Yukarıda ki ifadeler Afet İnan’ın Atatürk’ün el yazıları isimli kitabından alıntıdır. Ayrıca Afet İnan’ın Medeni Bilgiler isimli kitabında Atatürk millet tanımını vermiş ve bu tanımın içine ırk ve etnik köken, din gibi hususları katmamıştır. Atatürk milliyetçiliği bir etnik şoven milliyetçilik değildir. Ziya Gökalp’in belirttiği has (kültür) milliyetçiliğidir. Ernest Renan ise,1882 yılında verdiği ‘Bir millet nedir?’ adlı konferansında milletin, fertleri arasındaki ‘birlikte yaşama duygusuna, bir ortak kültüre, bir ruh birliğine’ dayandığını belirtmiştir. Dikkat edin her iki tarif arasında uyum vardır, tezat yoktur. Renan’ın Mustafa Kemal’den önce yaşadığını ve Atatürk’ün Fransızca bildiğini düşünürsek bir etkileşim olduğunu da anlarız.

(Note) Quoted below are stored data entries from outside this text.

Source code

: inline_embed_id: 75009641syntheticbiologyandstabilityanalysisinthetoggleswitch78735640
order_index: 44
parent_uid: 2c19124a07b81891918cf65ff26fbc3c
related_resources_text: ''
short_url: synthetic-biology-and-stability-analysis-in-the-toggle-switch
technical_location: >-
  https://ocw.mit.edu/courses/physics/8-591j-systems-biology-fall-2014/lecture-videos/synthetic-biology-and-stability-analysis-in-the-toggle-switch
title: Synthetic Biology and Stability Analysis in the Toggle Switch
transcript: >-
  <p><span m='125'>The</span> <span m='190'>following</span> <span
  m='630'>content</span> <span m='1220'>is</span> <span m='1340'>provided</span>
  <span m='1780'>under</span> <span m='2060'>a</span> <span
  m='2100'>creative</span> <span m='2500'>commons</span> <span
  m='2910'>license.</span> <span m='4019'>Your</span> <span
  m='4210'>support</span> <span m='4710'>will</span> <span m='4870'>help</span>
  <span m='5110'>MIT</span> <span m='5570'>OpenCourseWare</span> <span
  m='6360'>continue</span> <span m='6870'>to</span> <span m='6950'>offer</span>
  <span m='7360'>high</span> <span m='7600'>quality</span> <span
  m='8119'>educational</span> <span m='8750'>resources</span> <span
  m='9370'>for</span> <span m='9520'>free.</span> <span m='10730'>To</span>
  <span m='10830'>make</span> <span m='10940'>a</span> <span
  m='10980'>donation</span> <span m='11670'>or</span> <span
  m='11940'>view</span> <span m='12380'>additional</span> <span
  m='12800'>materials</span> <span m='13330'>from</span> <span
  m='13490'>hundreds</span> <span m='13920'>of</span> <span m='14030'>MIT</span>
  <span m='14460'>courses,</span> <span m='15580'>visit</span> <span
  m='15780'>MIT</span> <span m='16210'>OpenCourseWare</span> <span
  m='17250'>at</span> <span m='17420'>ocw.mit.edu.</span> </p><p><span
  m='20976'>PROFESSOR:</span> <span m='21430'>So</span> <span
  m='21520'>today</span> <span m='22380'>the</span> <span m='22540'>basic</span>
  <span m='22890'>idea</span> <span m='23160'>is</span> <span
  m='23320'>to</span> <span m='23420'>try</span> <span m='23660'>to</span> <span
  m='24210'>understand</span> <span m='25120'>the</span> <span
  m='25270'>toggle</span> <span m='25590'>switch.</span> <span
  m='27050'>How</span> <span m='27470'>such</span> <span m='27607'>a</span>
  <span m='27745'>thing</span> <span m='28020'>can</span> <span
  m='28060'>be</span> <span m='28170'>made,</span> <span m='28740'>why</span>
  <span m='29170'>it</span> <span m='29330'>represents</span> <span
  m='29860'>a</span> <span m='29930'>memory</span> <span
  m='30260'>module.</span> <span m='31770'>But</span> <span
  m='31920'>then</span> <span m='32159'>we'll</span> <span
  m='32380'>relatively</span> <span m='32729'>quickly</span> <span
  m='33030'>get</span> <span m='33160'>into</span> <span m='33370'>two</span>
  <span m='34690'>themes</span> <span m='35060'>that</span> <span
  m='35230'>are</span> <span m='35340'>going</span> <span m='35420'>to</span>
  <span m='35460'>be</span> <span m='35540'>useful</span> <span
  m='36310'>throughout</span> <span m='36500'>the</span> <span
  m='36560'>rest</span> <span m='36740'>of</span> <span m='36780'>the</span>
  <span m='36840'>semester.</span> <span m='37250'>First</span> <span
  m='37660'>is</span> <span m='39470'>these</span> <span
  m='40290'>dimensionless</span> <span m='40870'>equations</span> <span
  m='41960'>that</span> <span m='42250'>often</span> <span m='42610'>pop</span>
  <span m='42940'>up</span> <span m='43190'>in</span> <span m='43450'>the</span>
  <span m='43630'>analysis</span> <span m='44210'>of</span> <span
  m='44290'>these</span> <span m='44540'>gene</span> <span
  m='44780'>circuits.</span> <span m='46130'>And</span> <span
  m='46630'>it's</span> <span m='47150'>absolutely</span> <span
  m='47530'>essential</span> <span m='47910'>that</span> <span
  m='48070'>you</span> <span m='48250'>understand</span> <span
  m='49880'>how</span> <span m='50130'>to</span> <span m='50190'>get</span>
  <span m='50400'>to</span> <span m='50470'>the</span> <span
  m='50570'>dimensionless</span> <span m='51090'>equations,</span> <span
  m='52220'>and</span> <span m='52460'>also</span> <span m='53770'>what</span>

Ziya Gökalp gibi Türkçülüğün Esasları’nı yazarak Atatürk’e etki eden düşünür ise (Makaleler VIII, “Millet Nedir?”, Ankara,1981, s.151.) milleti şöyle tarif eder: Gökalp, “Millet nedir?” sorusuna cevap verirken bu kelimenin anlam alanına giren ‘ırk, kavim, ümmet, halk, devlet’ gibi kavramların eleştirisinden yola çıkar ve milletin ırkî bir birlik olmadığını, kültürel bir birliğe dayanan bir terbiye yani eğitim sonunda oluşan bir birlik olduğunu iddia eder. Yani, Gökalp’e göre millet; soyla, budunla, coğrafya ile siyasetle ilgili bir topluluk

değildir. Millet; dil, din, ahlak ve estetik bakımdan ortak olan yani ortak duygular taşıyan, aynı eğitimi almış bireylerden oluşan kültürel bir topluluktur.

İnsan kendisini ruhen bağlı saymadığı herhangi bir toplum onun ulusu olamaz. Önemli olan insanın hangi kanı taşıdığı, hangi ırka mensup olduğu değil hangi kültüre bağlı olduğudur. Bir insan hangi eğitim sürecinden geçmişse, kendisini hangi ulusa bağlı hissediyorsa ve hangi ulusun ülküsünü taşıyorsa o millete mensuptur.

Renan da millet tarifinde bezer ifadelere temas eder. Alparslan Türkeş ise , “Kendini Türk hisseden herkes Türk’tür.” tespitini yaparak meselenin bir kan ve din temeline dayalı şartı olmadığını, bir ruh hali, bir bilinç ve soyut kültür bağlamında ele alınması gerektiğini vurgular. Sonuç: Milleti sadece din birliği temelinde ele alırsak İslam öncesi veya İslam sonrası karmaşası yaşarız. Sadece ırk, kan ve soy esasına göre milleti ele alacak olursak, dünyada saf bir ırk yoktur gerçeğine çarpar başımız.